Furthermore, the linear and volumetric LV parameters, as well as their indexed values, also differed significantly between the study groups. In Group I patients, these parameters were significantly higher compared with those in Group II: iEDD – by 17.7% (p = 0.047), iESD – by 23.3% (p = 0.041), EDV – by 19.2% (p < 0.01), iEDV – by 28% (p < 0.01), ESV – by 31.7% (p < 0.01), and iESV – by 41% (p < 0.01). These findings are most likely related to hemodynamic overload with subsequent cardiac remodeling in patients not only with AH and CHF, but also in the presence of SAS.
Analysis of LV morphometric parameters revealed the presence of LV hypertrophy in all patients included in the study. Despite the absence of significant differences in LV wall thickness (IVS and PWTLV) between the groups (p > 0.05), LVH was statistically significantly more pronounced in patients with AH and CHF in the presence of SAS, as evidenced by a 22.2% higher LV mass index (LVMI) (p = 0.001).
Based on RWT and LVMI values, the types of LV remodeling were determined in the study participants. As shown in Figure 3, patients with AH, CHF, and SAS had a significantly higher prevalence of concentric LV remodeling and a lower prevalence of concentric LV hypertrophy (CLVH) compared with patients with AH and CHF without SAS (p < 0.05). The prevalence of eccentric LV hypertrophy (ELVH) did not differ significantly between the groups (p > 0.05).
Special attention was given to LV systolic function. Patients in Group I had a significantly lower LVEF (44.0% [ 42.4; 47.32]), indicating the presence of LV systolic dysfunction, compared with patients in Group II (59.2% [ 57.79; 60.54]) (p = 0.002), which corresponded to heart failure with preserved ejection fraction (HFpEF).
Analysis of CHF phenotypes according to LVEF revealed significant intergroup differences. HFpEF was identified in 38.1% of patients in Group I and 76.6% of patients in Group II (p = 0.028), heart failure with mildly reduced ejection fraction (HFmrEF) in 45.2% and 14.3% (p = 0.003), and heart failure with reduced ejection fraction (HFrEF) in 16.7% and 9.1% of patients, respectively (p = 0.031).
No significant differences were observed between the groups in LV functional activity as assessed by SV, SI, CI, FS, and MS (p > 0.05). However, patients in Group I had a significantly lower CO (5.4 mL/min [ 4.8; 5.8]) compared with those in Group II (6.6 mL/min [ 5.9; 7.3]) (p = 0.008).

☆ ☆ ☆ ☆

■ INSTRUCTIONS FOR THE TASK:
Answer these questions from the text on left ventricular findings, one per line:
1. By what percentage was the LV mass index higher in patients with SAS?
2. What LVEF value is given for patients in Group II?
3. What percentage of Group I patients had heart failure with mildly reduced ejection fraction?
The data is not needed for any of this work.

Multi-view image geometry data
☆ ☆ ☆ ☆

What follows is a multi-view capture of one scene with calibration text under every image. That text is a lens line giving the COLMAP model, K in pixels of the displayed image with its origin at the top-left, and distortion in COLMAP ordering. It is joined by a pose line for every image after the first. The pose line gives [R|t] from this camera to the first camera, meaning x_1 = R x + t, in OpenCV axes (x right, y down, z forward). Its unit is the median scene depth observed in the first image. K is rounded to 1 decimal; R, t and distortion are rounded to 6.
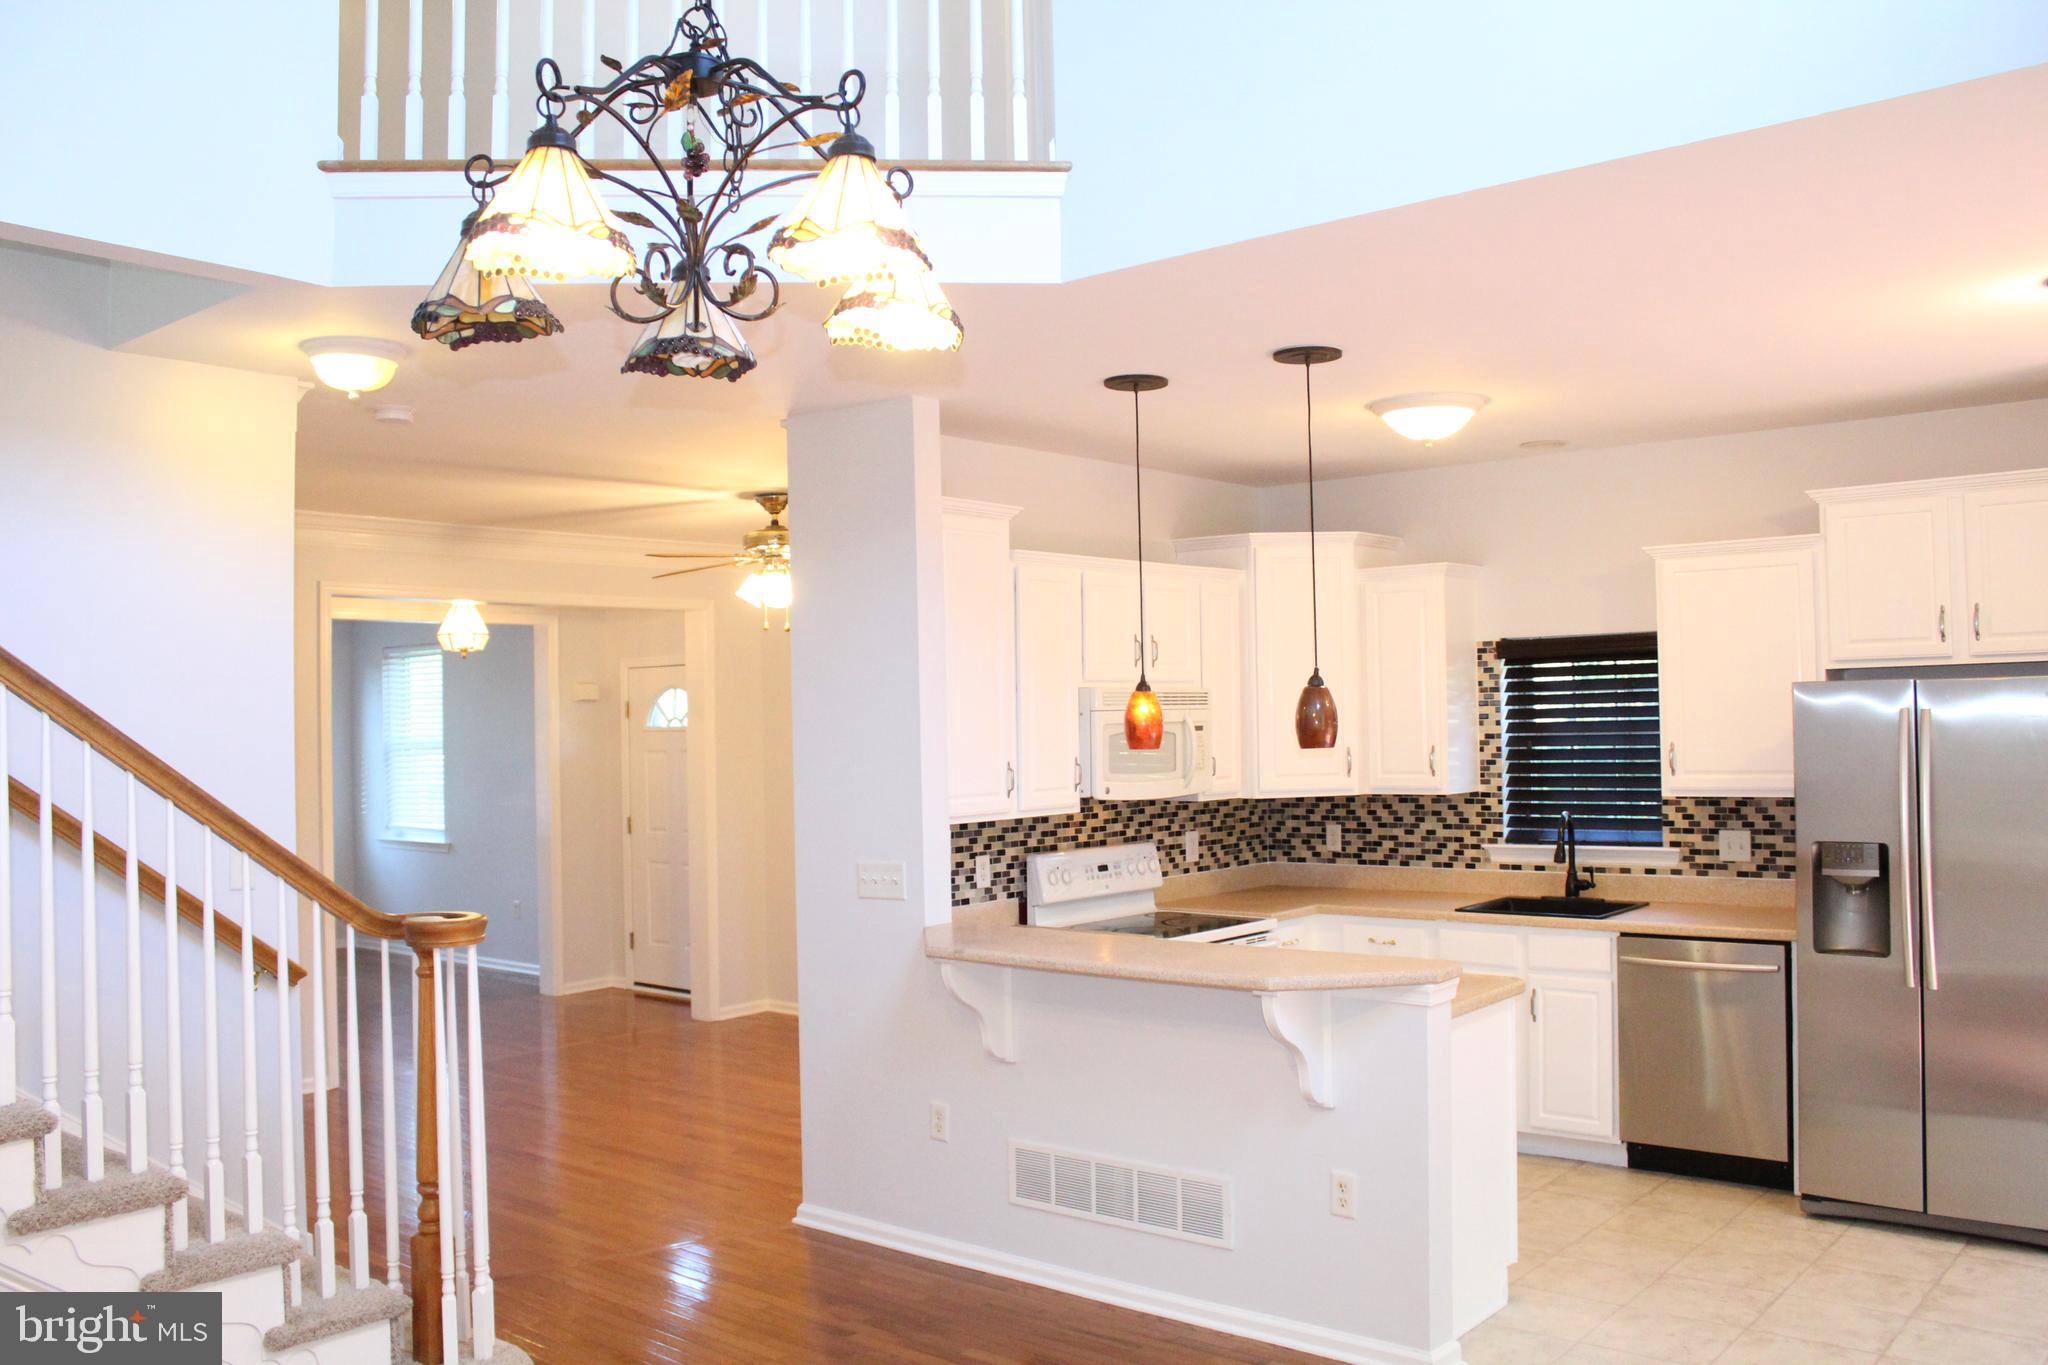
lens RADIAL K [[1699.7, 0, 1018.1], [0, 1699.7, 685.1], [0, 0, 1]] dist [-0.164917, 0.143568]
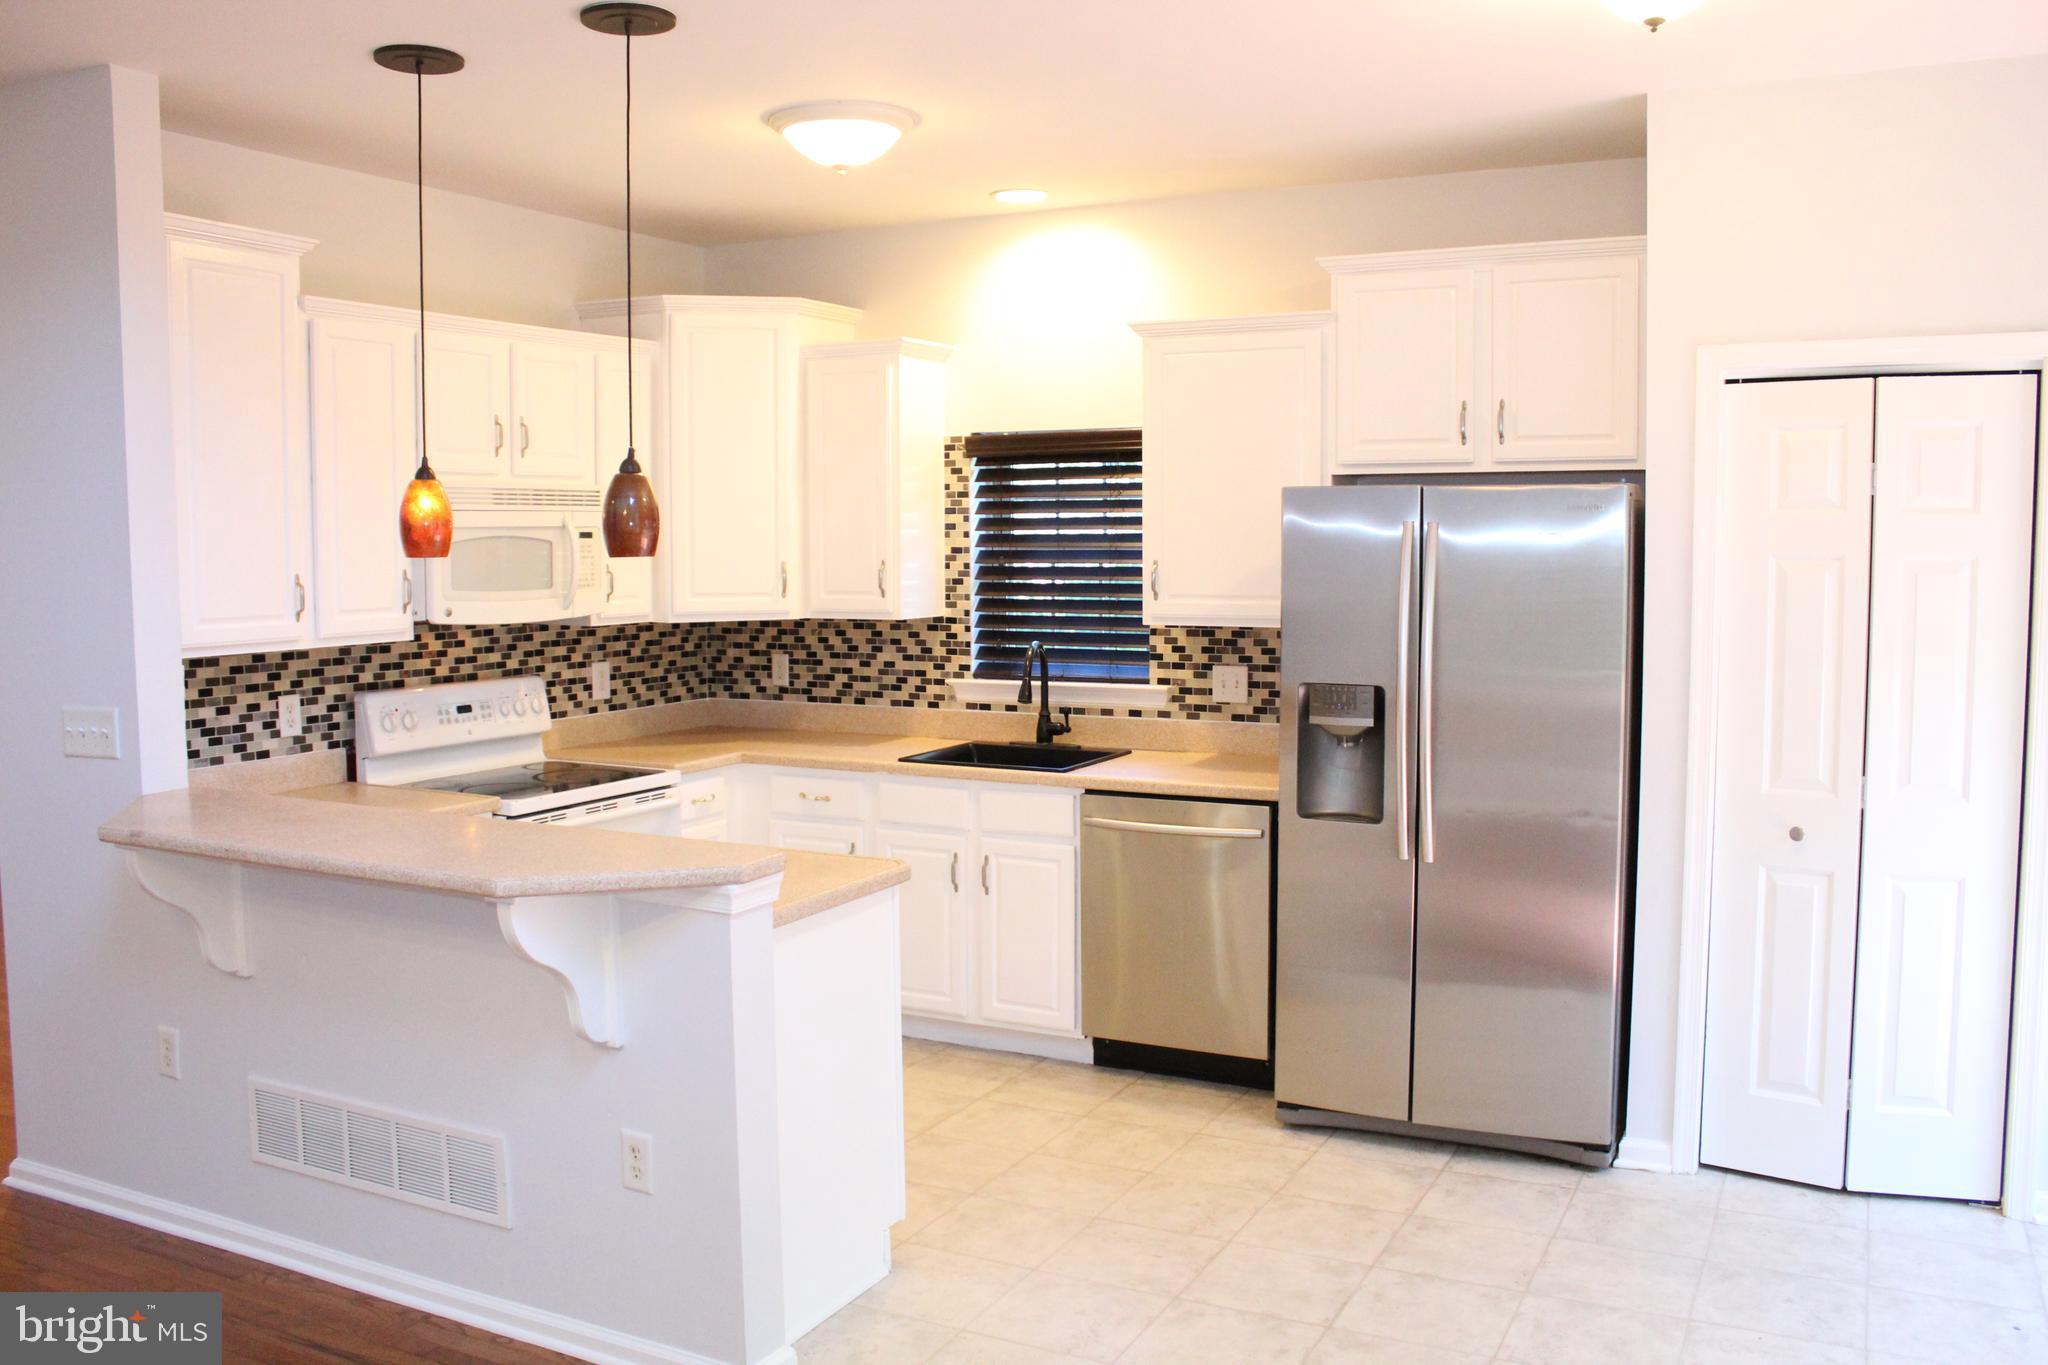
lens RADIAL K [[1712.3, 0, 1024.0], [0, 1712.3, 682.5], [0, 0, 1]] dist [-0.168864, 0.145102]
pose [[0.973699, -0.003507, 0.227812, 0.128718], [-0.019970, 0.994720, 0.100665, 0.010231], [-0.226962, -0.102567, 0.968488, 0.173855]]
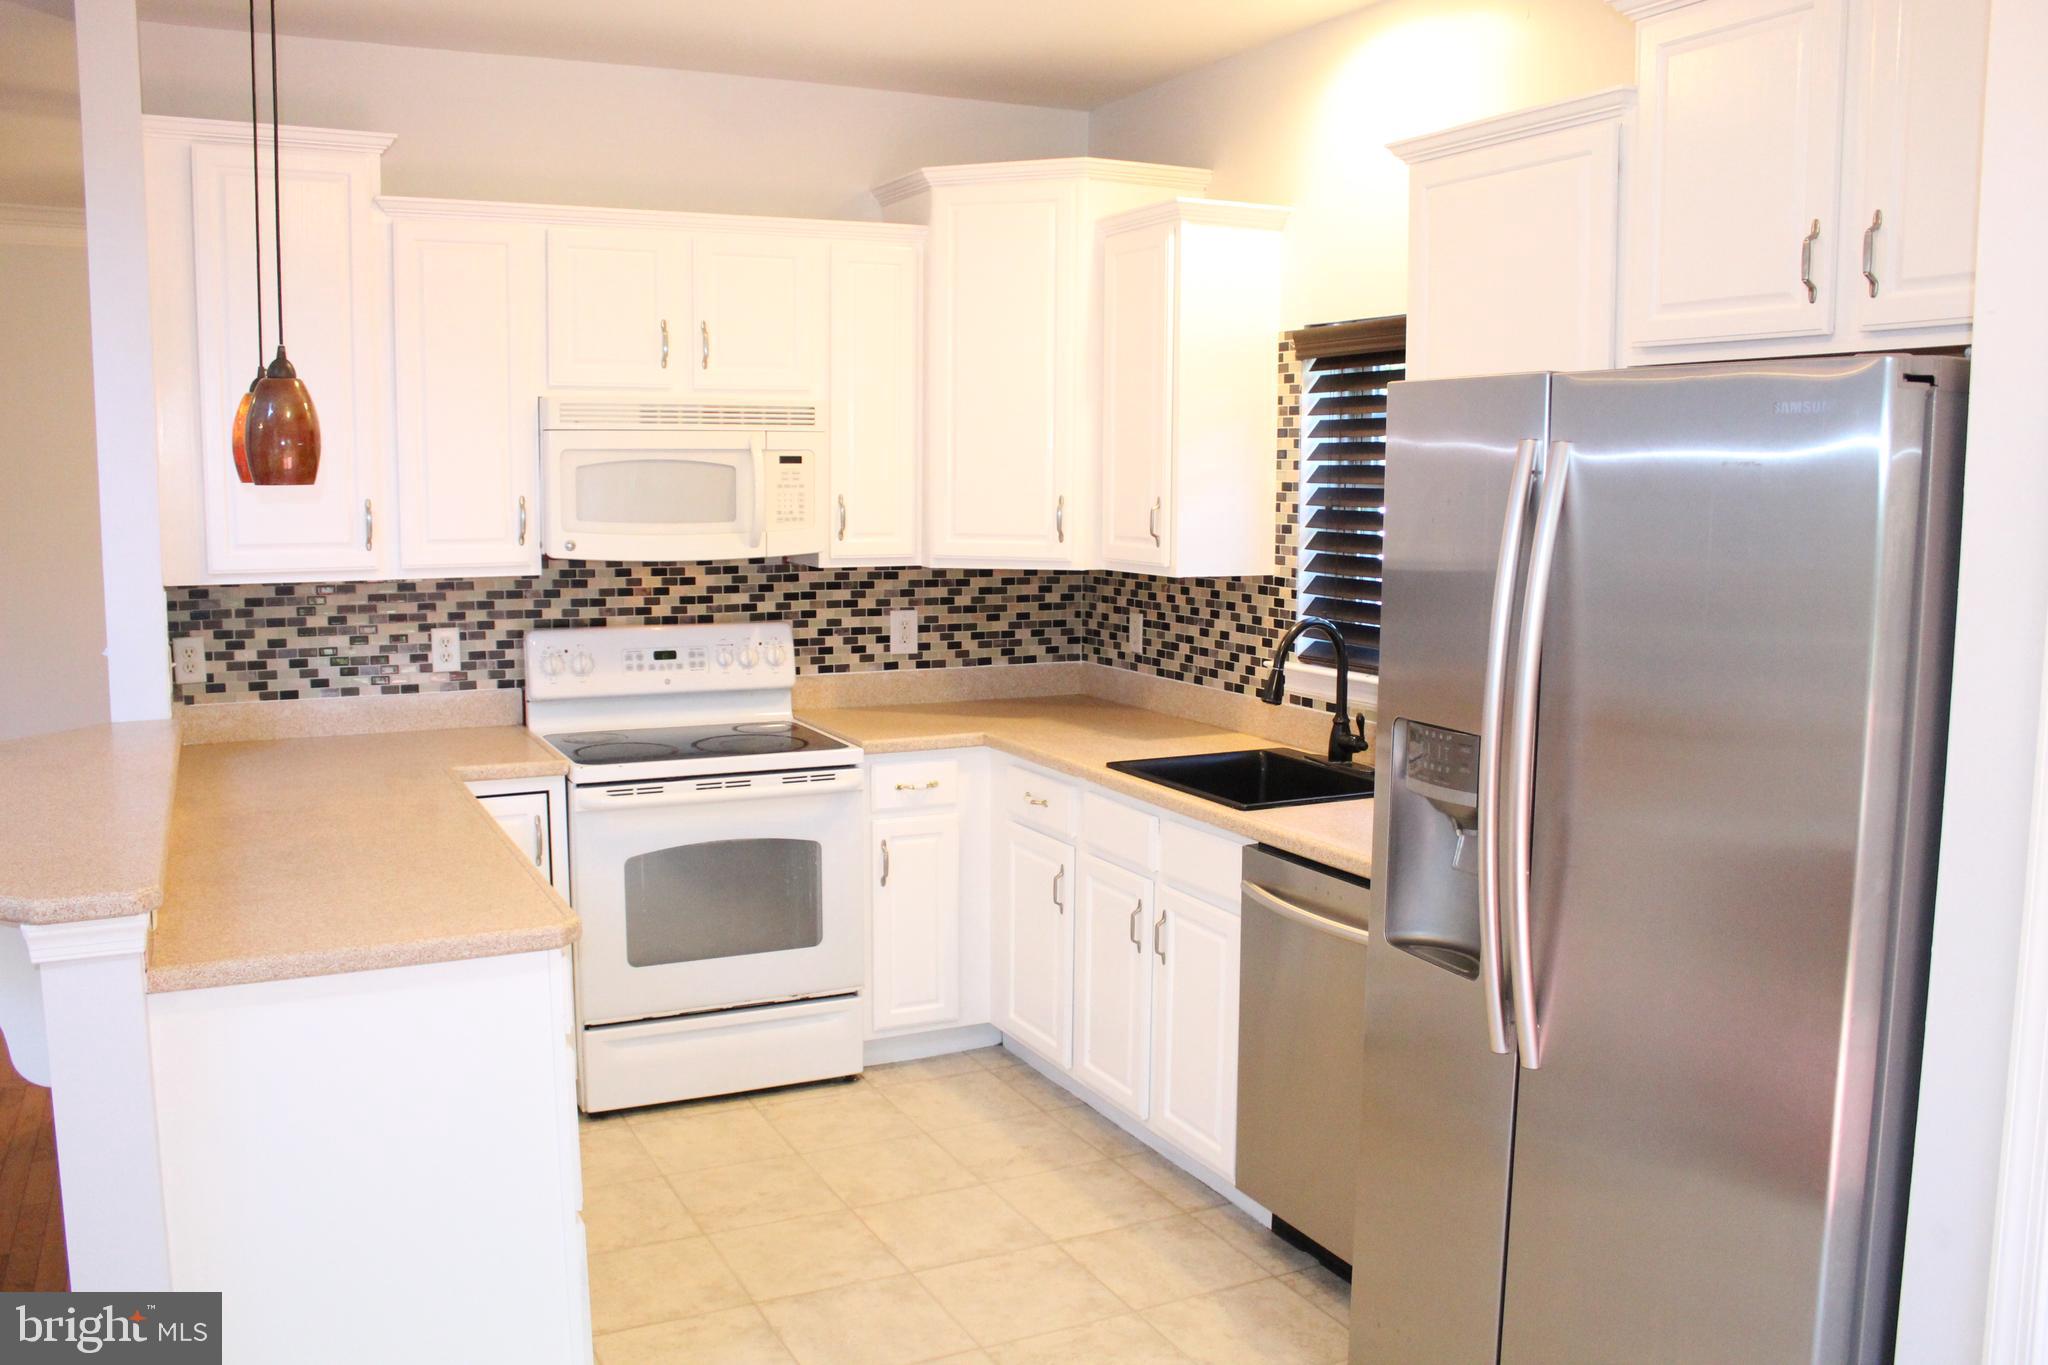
lens RADIAL K [[1699.7, 0, 1018.1], [0, 1699.7, 685.1], [0, 0, 1]] dist [-0.164917, 0.143568]
pose [[0.919030, 0.074422, -0.387098, 0.469197], [-0.016596, 0.988450, 0.150634, 0.011543], [0.393837, -0.132013, 0.909651, 0.420248]]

☆ ☆ ☆ ☆

■ WRITTEN ANSWER:
1. 22.2%
2. 59.2% [57.79; 60.54]
3. 45.2%